Activity — Convert the text lines from every entry into a single JSON list of strings, one string per line, with blank lines skipped. Leave the pictures out of the answer.

Data records —
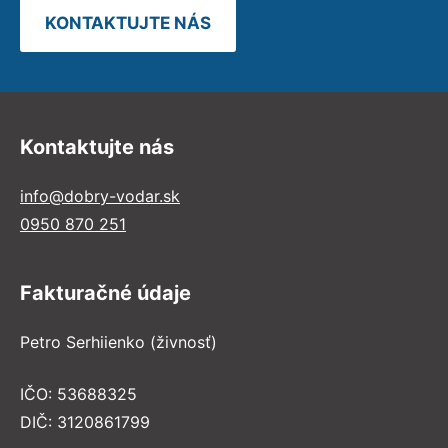
KONTAKTUJTE NÁS
Kontaktujte nás
info@dobry-vodar.sk
0950 870 251
Fakturačné údaje
Petro Serhiienko (živnosť)
IČO: 53688325
DIČ: 3120861799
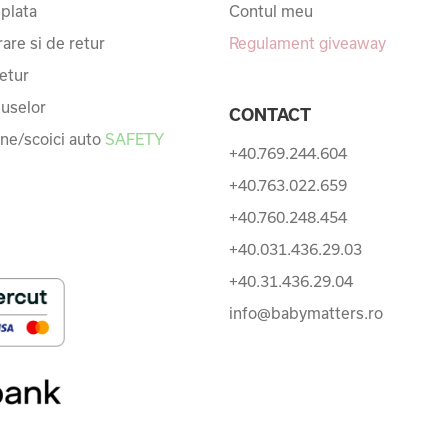
 plata
Contul meu
rare si de retur
Regulament giveaway
etur
uselor
CONTACT
une/scoici auto
SAFETY
+40.769.244.604
+40.763.022.659
+40.760.248.454
+40.031.436.29.03
+40.31.436.29.04
info@babymatters.ro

Written response —
[
  "KONTAKTUJTE NÁS",
  "Kontaktujte nás",
  "info@dobry-vodar.sk",
  "0950 870 251",
  "Fakturačné údaje",
  "Petro Serhiienko (živnosť)",
  "IČO: 53688325",
  "DIČ: 3120861799",
  " plata",
  "Contul meu",
  "rare si de retur",
  "Regulament giveaway",
  "etur",
  "uselor",
  "CONTACT",
  "une/scoici auto",
  "SAFETY",
  "+40.769.244.604",
  "+40.763.022.659",
  "+40.760.248.454",
  "+40.031.436.29.03",
  "+40.31.436.29.04",
  "info@babymatters.ro"
]